Manchmal hilft ja Erfahrung: Es ist nicht der erste Krieg, den er seiner Partei erklären muss. Und wie es sich anfühlt, wenn Koalitionen scheitern, hat Joschka Fischer auch schon erlebt. Ganz schnell, fast schmerzlos, geht das vonstatten. Am Sonntag tritt man vor den grünen Parteitag, beschwört das "Ende der Fahnenstange" und gibt seinen "wohl letzten Rechenschaftsbericht als Minister". Am Tag darauf lässt der sozialdemokratische Regierungschef das Schlusswort per Boten überbringen: "Ich nehme Ihr Rücktrittsangebot an. Bitte teilen Sie meinem Büro mit, wann Sie die Entlassungsurkunde in Empfang nehmen möchten." Ende.
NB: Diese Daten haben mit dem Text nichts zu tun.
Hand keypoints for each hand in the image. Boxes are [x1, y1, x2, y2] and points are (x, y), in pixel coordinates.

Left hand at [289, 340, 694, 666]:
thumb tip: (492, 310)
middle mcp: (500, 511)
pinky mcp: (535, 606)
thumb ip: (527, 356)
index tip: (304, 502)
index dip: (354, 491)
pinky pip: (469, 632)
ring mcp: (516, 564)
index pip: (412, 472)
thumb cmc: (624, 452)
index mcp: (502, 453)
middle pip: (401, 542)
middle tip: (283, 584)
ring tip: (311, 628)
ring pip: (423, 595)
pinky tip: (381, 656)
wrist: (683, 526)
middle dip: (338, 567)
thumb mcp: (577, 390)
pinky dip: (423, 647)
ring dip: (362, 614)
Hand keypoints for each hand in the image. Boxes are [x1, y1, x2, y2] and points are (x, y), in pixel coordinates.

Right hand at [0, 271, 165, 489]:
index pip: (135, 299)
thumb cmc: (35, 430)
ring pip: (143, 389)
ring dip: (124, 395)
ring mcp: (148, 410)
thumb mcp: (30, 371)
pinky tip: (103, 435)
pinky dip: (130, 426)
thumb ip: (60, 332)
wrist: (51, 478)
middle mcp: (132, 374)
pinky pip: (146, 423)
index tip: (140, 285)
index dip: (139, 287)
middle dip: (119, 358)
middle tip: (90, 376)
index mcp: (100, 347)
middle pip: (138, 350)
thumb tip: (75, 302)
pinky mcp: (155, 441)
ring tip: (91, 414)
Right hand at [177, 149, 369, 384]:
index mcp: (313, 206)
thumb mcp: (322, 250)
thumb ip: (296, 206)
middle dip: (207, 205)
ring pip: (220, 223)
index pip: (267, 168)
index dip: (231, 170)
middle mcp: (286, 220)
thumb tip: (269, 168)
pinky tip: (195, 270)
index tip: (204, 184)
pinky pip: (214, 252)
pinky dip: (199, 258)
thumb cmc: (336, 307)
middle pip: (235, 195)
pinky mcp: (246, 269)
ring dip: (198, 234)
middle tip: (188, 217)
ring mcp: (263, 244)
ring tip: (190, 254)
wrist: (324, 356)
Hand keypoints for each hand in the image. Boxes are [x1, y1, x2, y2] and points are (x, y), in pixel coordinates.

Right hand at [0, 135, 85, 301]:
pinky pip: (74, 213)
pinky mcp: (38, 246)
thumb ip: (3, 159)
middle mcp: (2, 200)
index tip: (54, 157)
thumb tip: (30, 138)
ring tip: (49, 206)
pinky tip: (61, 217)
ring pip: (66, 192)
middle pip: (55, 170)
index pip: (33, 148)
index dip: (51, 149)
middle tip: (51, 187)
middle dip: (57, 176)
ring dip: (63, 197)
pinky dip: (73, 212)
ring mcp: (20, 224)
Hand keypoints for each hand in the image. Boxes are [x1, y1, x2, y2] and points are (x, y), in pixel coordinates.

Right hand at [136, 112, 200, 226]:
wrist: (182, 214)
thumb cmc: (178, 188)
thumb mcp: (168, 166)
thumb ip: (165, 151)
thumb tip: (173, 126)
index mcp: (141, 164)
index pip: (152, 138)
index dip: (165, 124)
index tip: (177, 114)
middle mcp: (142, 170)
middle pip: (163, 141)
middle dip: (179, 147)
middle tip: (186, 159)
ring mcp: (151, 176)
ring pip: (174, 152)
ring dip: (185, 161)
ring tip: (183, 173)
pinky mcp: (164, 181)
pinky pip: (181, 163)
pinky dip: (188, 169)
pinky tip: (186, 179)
Joschka Fischer, vierzehn Monate zuvor als erster grüner Minister des Landes Hessen, der Bundesrepublik und der Weltgeschichte vereidigt, war plötzlich wieder Oppositionspolitiker. Vielleicht denkt er in diesen Tagen manchmal an den Februar 1987. Immerhin steht wieder eine rot-grüne Koalition auf der Kippe. Und wieder einmal spielt er eine tragende Rolle.
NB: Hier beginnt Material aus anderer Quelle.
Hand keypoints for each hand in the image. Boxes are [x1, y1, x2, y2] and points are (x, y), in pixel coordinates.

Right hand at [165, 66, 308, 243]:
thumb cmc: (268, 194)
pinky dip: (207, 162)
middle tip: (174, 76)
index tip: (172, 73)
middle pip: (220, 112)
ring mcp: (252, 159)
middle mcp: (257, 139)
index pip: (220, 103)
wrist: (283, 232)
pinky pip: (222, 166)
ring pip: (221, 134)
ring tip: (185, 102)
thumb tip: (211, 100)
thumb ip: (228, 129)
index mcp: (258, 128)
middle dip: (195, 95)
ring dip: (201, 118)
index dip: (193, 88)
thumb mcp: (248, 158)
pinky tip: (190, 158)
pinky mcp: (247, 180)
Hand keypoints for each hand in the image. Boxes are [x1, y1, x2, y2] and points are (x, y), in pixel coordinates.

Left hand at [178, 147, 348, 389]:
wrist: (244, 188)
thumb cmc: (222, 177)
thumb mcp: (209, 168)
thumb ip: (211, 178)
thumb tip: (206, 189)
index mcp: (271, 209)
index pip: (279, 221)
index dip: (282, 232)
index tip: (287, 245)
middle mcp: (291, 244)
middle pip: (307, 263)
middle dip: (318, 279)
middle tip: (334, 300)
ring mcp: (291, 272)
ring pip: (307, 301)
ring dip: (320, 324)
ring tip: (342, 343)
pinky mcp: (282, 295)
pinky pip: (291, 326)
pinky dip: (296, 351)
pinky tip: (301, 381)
Doch hier endet auch schon die Analogie zu den hessischen Ereignissen. Seinerzeit markierte der Koalitionsbruch nur ein Zwischentief, eher den holprigen Beginn als das Ende der rot-grünen Perspektive. Wenn an diesem Wochenende in Rostock um den Fortbestand der Berliner Koalition gerungen wird, geht es um Rot-Grün überhaupt. Auch die Konstellation ist ganz anders. 1987 stand Fischer zusammen mit seiner Partei gegen die Atompolitik der hessischen SPD unter Holger Börner. Heute hingegen muss er an der Seite des Kanzlers die Grünen von der Richtigkeit eines Kurses überzeugen, dem das Grüne nicht mehr recht anzusehen ist.
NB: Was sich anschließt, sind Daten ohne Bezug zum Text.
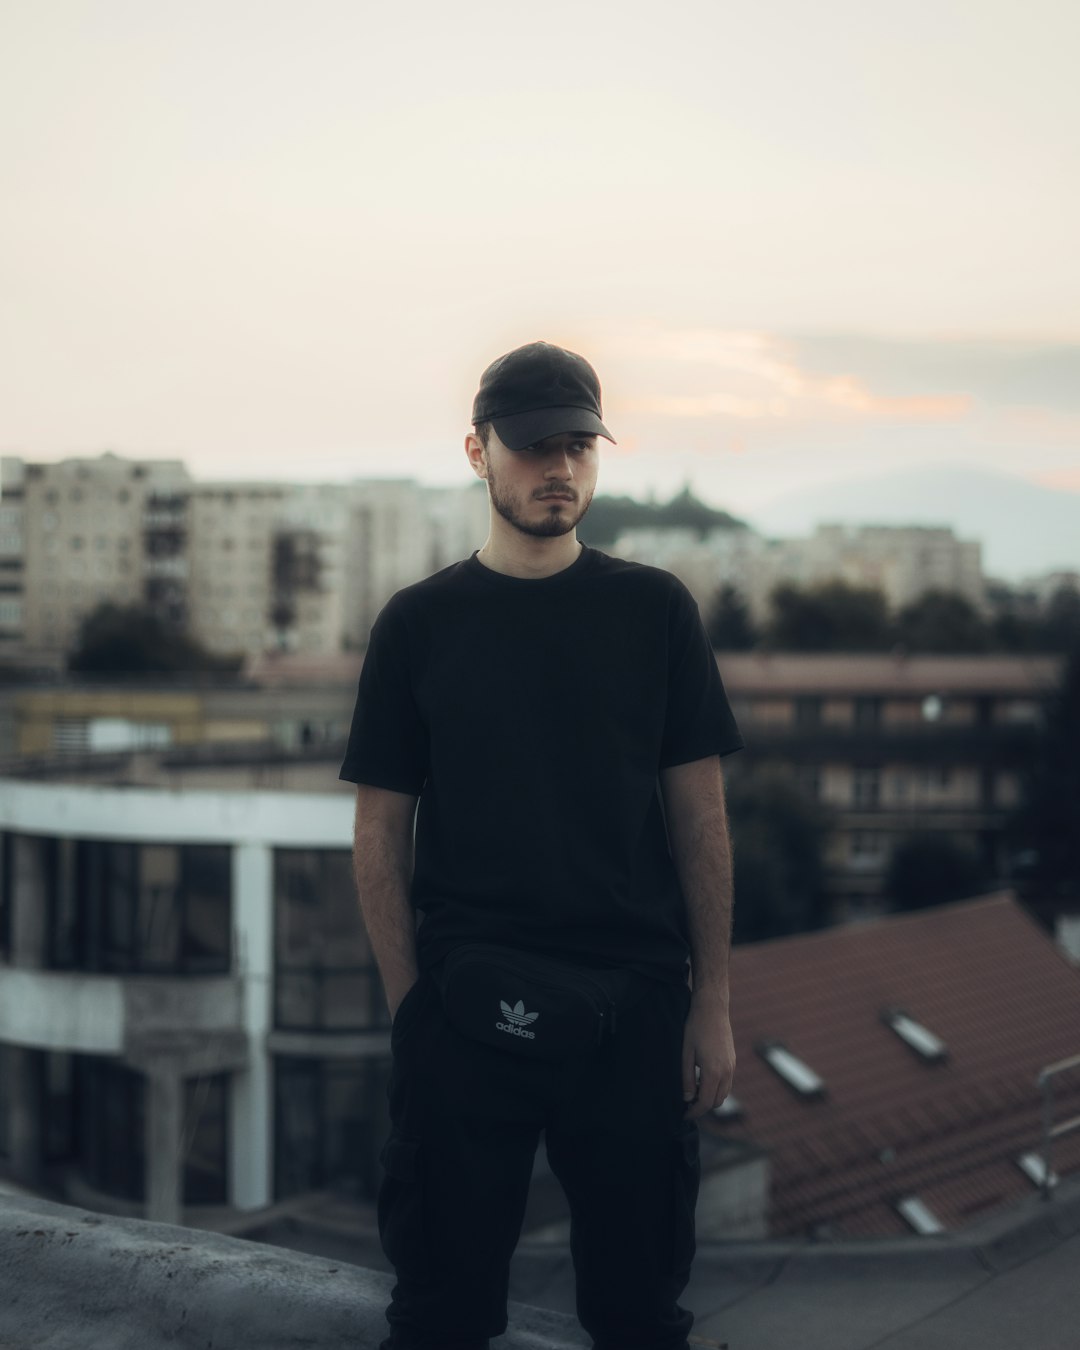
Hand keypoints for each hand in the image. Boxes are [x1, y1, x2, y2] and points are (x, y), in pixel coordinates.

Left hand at [682, 990, 734, 1119]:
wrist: (712, 1008)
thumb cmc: (695, 1028)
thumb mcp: (686, 1054)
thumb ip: (686, 1078)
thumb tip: (687, 1098)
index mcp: (713, 1072)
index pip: (705, 1103)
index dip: (694, 1112)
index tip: (683, 1114)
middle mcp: (726, 1072)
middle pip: (716, 1102)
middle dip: (702, 1107)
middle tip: (686, 1104)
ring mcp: (732, 1066)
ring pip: (724, 1094)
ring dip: (710, 1098)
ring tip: (694, 1092)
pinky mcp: (732, 1061)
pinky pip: (727, 1083)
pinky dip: (717, 1088)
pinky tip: (703, 1080)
Während prinzipienfeste Parteifreunde, die an der pragmatischen Normalität ihrer Partei verzweifeln, Fischer inzwischen fast alles zutrauen, setzt sich beim Publikum der uralte Argwohn durch, mit den Grünen könne man eben doch nicht regieren. Für die einen steht der Außenminister unter verschärftem Opportunismusverdacht, für die anderen ist er noch immer der Anführer einer regierungsunfähigen Chaos-Veranstaltung.

Die Sorge, die rot-grüne Koalition sei ein ums andere Mal von den Unwägbarkeiten grüner Parteitage abhängig, treibt mittlerweile auch den Kanzler um. 1987 immerhin warb Gerhard Schröder bei den Genossen noch um Verständnis dafür, "dass die Grünen ein unheimlich schwieriger Fall sind". Heute setzt er sie schonungslos unter Druck: Die Vertrauensfrage im Bundestag war nur die erste Probe auf die Verlässlichkeit der grünen Abgeordneten in Zeiten des Krieges. Nun soll Joschka - zum zweiten Mal in dieser Legislaturperiode - auch die Partei auf Linie bringen.

Drohung und Überrumplung

Mit der Afghanistankonferenz in Berlin rückt das Militärische hier einen Moment in den Hintergrund. Das wird sicher helfen. Doch der Außenminister weiß, was die Koppelung der Kriegsentscheidung an die Vertrauensfrage des Kanzlers für die Psyche seiner Partei bedeutet. Es war die tiefste Demütigung, die die Grünen in ihrer Geschichte erlitten haben. Niemals zuvor wurde ihnen so offen demonstriert, wie schmal ihr Handlungsspielraum als Regierungspartei ist, wie klar die Machtverhältnisse in der Koalition geregelt sind. Auch ohne Schröders Zuspitzung wäre Fischers Aufgabe, die rebellierende Partei von einer deutschen Beteiligung am Antiterrorkrieg zu überzeugen, schwer genug gewesen. Nun aber erscheint sein Werben vor dem Parteitag zugleich wie ein Einverständnis mit der Domestizierungsstrategie des Kanzlers.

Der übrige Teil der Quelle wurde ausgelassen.